Matt’s face caught fire. He couldn’t believe Abby said that in front of Heather and he considered running outside and letting the aliens kill him. First the puke, now this. Heather must think he had zero control of his bodily functions.
“If both you don’t get your snoring and farting under control, I’ll make you sleep on the other side of the floor,” Heather said.
“It’s quiet,” he said, trying to change the topic from his apparently unbearable farting. Outside, the neighborhood was still, although the occasional chainsaw-rip of a laser fired off in the distance. “Maybe they left. I’ll check.”
“Be careful,” Heather said, and he nodded.
Crouching low, he went to the window where they had pulled the curtains shut. He pushed one to the side, to look out, and screamed.
Outside the window, a craft hovered, only half a foot away. It hung in the air, no visible markings on it of any kind. It was smooth, the size of a small refrigerator. The only thing separating them was decades-old plywood. He balled up his fist and shoved it in his mouth to quieten himself. Behind him, Abby also screamed, a loud, piercing wail that could be heard miles away.
Heather shushed her, trying to get her to quiet down. Matt turned his head with measured slowness, not wanting to make any sudden movements. Heather had gripped Abby close to her chest and was whispering something in her ear. Her face was bone-white, but she looked at Matt with a steady gaze. None of them moved.
He couldn’t breathe or think. He could only stare at the black object, hypnotized by its existence. This close, he could see all of it. Black. It was so black, it seemed to absorb the light. He couldn’t figure out how it stayed airborne, there was no visible mechanism of propulsion. No seams or screws marred the exterior. Where did the lasers come from? There was no way to tell.
“Why isn’t it doing anything?” Heather whispered.

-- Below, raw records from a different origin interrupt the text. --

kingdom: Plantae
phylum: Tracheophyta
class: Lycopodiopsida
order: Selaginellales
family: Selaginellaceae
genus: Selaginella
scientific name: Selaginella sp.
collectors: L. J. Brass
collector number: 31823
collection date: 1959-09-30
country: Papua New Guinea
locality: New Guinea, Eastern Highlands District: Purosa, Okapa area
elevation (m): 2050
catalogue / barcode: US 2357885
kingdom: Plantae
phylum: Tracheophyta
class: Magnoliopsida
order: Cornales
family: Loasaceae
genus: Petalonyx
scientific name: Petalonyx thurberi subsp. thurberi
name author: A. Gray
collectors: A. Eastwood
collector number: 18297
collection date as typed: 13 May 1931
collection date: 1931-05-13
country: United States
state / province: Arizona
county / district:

He couldn’t make his voice work, so he shook his head. One agonizing step at a time, he walked back to the beanbag chair and sat down beside Heather. He reached out for her hand and found it. She squeezed.
“Maybe it can’t shoot us while we’re inside?” he whispered.
“I don’t know.”
There was no way to tell if the object was even facing them. Nothing showed a front or a back. Heather released Abby from her grip and let go of Matt’s hand. She army-crawled forward toward the window.
“Heather,” he whispered.
She ignored him and crawled closer. She reached out a trembling hand and pinched the curtain by the lower corner, keeping herself as flat to the ground as possible. Ever so carefully, she pulled it shut. The thing didn’t move or react. It was impossible to tell what it was doing or what it thought about Heather breaking the line of sight.
None of them moved or said anything until Abby began to cry.
“I want Mommy,” she said.
“I know, Abs.” He hugged her close. “So do I.”
Above Abby’s head, he exchanged a look with Heather. Neither of them needed to say anything. They were trapped.